Fine ingloriosa dei falsi gladiatori

Le tragedie di personaggi-simbolo del mondo del wrestling come Chris Benoit ed Eddie Guerrero (trovato misteriosamente morto a 38 anni il 13 novembre 2005 nella stanza di un hotel a Minneapolis) fanno da sfondo a un fenomeno sicuramente meno drammatico: la fine del wrestling come fenomeno - o addirittura - genere televisivo.
Sorto in Italia quando negli Stati Uniti era ormai uno show al tramonto, il wrestling ha registrato qualche anno fa indici d’ascolto di tutto rispetto riuscendo perfino ad animare ilari dibattiti sociologici sulla presunta pericolosità di questi combattimenti «dagli effetti nefasti sui bimbi». In realtà i bambini - prima di ogni altro - hanno compreso che quel «mare di violenza» non era altro che vapore acqueo pronto a svanire al primo soffio. Una grande recita con fondali, e attori, di cartapesta. È stato sufficiente che i più piccoli passassero dall’asilo all’elementare, per capire che era meglio mollare le figurine dei wrestler SmackDown e passare a quelle dei calciatori Panini. Non che i calciatori siano molto meglio, ma almeno col pallone siamo diventati Campioni del Mondo. Fatto sta che nell’ultimo anno i dati audience sui programmi dedicati al wrestling si sono dimezzati, relegando ancor più a ruolo di macchiette i telecronisti degli show televisivi. Ognuno col suo stile: c’è lo speaker che indossa felpe dai colori accessi e cerca di buttarla sul serio, descrivendo pugni e colpi taroccati come se fossero veri; c’è lo speaker che vuol fare il simpatico modello-Giallappa’s chiamando uaglio’ (ragazzi) pure i telespettatori di 80 anni. Oggi questo stesso telecronista è costretto a battere in ritirata, ripiegando sullo show emergente: il Texas Hold’em cioè l’elettrizzante poker giocato con due carte in mano e cinque a terra.
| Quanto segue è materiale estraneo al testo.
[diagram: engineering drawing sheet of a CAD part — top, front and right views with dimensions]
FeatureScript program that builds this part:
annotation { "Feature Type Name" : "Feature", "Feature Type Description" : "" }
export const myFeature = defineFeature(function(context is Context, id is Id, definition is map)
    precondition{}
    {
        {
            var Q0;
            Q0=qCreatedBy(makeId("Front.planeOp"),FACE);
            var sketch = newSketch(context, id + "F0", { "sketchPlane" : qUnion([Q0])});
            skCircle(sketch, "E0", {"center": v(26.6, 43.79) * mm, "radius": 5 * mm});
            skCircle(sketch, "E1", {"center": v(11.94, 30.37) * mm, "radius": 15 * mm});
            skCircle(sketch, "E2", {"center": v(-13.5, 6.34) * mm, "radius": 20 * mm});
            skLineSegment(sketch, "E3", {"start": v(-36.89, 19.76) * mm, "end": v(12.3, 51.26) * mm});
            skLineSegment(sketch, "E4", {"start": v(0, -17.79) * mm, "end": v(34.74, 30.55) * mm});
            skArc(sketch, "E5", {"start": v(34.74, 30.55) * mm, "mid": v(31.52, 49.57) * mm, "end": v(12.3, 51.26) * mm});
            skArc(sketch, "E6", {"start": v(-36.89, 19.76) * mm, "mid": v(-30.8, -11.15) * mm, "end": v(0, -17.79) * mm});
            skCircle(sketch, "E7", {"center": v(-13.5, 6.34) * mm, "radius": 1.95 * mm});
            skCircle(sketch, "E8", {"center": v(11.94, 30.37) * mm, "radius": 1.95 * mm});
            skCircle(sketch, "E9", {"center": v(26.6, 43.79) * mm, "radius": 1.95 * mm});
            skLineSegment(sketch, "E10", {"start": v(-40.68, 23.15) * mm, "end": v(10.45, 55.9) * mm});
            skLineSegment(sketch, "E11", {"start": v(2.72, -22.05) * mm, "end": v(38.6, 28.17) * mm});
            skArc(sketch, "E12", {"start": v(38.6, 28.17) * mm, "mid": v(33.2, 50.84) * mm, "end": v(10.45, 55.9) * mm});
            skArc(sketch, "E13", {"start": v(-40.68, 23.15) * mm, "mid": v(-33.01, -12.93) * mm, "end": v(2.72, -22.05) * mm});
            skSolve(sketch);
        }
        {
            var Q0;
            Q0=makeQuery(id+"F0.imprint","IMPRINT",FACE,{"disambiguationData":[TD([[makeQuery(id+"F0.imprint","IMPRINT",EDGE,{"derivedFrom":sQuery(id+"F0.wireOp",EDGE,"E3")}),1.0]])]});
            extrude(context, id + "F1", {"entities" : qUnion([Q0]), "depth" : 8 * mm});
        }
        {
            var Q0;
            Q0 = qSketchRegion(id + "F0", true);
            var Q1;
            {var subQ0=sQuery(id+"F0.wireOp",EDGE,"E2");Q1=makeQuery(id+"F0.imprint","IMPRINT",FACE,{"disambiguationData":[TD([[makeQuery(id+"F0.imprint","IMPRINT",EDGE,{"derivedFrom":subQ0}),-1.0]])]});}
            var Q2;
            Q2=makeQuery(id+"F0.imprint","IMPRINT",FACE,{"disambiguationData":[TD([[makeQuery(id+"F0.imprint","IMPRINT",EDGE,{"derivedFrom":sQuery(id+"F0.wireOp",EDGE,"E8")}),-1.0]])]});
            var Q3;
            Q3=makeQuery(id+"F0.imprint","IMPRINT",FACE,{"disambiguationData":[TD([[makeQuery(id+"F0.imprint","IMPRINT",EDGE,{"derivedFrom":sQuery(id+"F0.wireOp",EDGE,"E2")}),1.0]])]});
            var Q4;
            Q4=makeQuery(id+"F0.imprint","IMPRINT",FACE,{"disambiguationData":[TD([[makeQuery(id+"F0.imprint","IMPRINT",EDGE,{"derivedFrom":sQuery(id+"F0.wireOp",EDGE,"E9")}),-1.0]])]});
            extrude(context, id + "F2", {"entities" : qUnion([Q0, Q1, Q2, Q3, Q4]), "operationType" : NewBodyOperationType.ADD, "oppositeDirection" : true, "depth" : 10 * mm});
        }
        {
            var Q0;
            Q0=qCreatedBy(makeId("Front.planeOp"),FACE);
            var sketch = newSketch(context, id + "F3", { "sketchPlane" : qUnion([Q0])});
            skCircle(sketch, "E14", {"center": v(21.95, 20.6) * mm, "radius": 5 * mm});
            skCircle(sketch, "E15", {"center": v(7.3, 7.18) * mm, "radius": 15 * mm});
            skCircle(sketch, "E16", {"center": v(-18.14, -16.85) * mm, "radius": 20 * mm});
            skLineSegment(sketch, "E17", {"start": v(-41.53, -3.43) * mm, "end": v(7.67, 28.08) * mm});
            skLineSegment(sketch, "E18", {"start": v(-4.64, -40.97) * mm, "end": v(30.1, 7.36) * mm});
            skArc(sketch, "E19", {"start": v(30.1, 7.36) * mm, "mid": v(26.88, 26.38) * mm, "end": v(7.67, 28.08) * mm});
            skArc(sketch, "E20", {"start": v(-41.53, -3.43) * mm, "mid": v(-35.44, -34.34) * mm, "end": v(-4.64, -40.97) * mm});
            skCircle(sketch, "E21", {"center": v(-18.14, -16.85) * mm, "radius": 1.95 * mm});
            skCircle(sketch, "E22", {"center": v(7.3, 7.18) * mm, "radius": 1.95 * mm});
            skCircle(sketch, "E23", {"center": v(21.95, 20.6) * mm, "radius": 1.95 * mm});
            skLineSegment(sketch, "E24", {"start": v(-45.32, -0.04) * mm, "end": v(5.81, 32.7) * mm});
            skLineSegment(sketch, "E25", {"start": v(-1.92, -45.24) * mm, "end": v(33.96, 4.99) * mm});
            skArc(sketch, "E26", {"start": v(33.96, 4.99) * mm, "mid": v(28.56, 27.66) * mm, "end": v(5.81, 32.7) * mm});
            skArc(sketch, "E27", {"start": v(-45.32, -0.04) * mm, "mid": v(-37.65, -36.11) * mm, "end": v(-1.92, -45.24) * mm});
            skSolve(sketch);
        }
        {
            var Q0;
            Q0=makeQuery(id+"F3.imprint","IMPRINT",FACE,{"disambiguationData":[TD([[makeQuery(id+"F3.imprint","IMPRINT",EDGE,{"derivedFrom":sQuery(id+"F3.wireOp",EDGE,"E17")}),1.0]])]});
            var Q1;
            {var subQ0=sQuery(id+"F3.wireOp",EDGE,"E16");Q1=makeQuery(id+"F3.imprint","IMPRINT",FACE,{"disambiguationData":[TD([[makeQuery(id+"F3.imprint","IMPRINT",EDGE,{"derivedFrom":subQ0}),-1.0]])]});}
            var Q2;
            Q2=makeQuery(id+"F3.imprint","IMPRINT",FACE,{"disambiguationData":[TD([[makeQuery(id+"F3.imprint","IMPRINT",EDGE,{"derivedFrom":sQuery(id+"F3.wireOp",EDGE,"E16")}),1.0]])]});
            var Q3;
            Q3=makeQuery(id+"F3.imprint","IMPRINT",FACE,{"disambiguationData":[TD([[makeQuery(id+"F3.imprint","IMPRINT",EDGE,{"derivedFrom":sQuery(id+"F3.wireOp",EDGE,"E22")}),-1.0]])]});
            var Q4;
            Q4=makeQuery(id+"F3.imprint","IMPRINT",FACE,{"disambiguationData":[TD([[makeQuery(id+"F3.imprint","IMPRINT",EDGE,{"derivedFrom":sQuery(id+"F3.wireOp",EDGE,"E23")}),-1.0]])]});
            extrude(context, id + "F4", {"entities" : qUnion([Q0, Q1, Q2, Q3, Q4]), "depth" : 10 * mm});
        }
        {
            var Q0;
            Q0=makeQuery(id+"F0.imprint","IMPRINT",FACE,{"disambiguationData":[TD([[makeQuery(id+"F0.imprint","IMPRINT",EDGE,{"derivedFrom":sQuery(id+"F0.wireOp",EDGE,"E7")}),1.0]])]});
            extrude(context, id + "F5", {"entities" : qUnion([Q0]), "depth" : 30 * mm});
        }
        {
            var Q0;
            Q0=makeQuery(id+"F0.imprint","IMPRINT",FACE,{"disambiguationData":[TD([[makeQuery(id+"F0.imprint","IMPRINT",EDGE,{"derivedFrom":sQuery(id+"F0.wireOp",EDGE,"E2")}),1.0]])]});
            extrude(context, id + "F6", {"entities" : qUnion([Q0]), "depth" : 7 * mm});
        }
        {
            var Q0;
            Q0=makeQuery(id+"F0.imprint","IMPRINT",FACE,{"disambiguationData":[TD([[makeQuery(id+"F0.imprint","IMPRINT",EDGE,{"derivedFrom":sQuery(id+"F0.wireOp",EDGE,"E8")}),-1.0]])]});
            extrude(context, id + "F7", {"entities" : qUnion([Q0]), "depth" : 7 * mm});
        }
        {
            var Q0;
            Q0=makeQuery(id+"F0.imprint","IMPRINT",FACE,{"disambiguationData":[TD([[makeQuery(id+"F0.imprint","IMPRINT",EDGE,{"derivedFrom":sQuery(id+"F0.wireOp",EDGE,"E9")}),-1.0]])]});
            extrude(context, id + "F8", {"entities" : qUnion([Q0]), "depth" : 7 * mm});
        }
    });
Roba - nonostante i tanti bluff - molto più vera rispetto ai finti «strangolamenti» che un tempo mandavano in delirio frotte di ragazzini. Tanto che, sull’onda del successo, qualche furbastro pensò di mettere in piedi anche un bozzettistico wrestling all’italiana, con «atleti» del calibro di Capitan Padania (una via di mezzo tra Mastro Lindo e una camicia verde agli ordini dell’onorevole Borghezio) e Neo Pulcinella (che saliva sul ring «armato» di pizza, spaghetti e mandolino). Sempre nel nostro Paese ci fu pure chi pensò di aprire una «scuola per baby wrestler», scrivendo su un pieghevole pubblicitario che «il wrestling sarà lo sport del futuro» e che quindi «i bambini andrebbero avviati subito a questa disciplina dai grandi valori umani e agonistici».

Proprio così: «valori umani e agonistici». Ed è forse in nome di questi «valori» che ormai il wrestling televisivo è in bancarotta, le figurine restano invendute e la scuola per baby-wrestler è miseramente fallita. Senza rimpianti, per carità.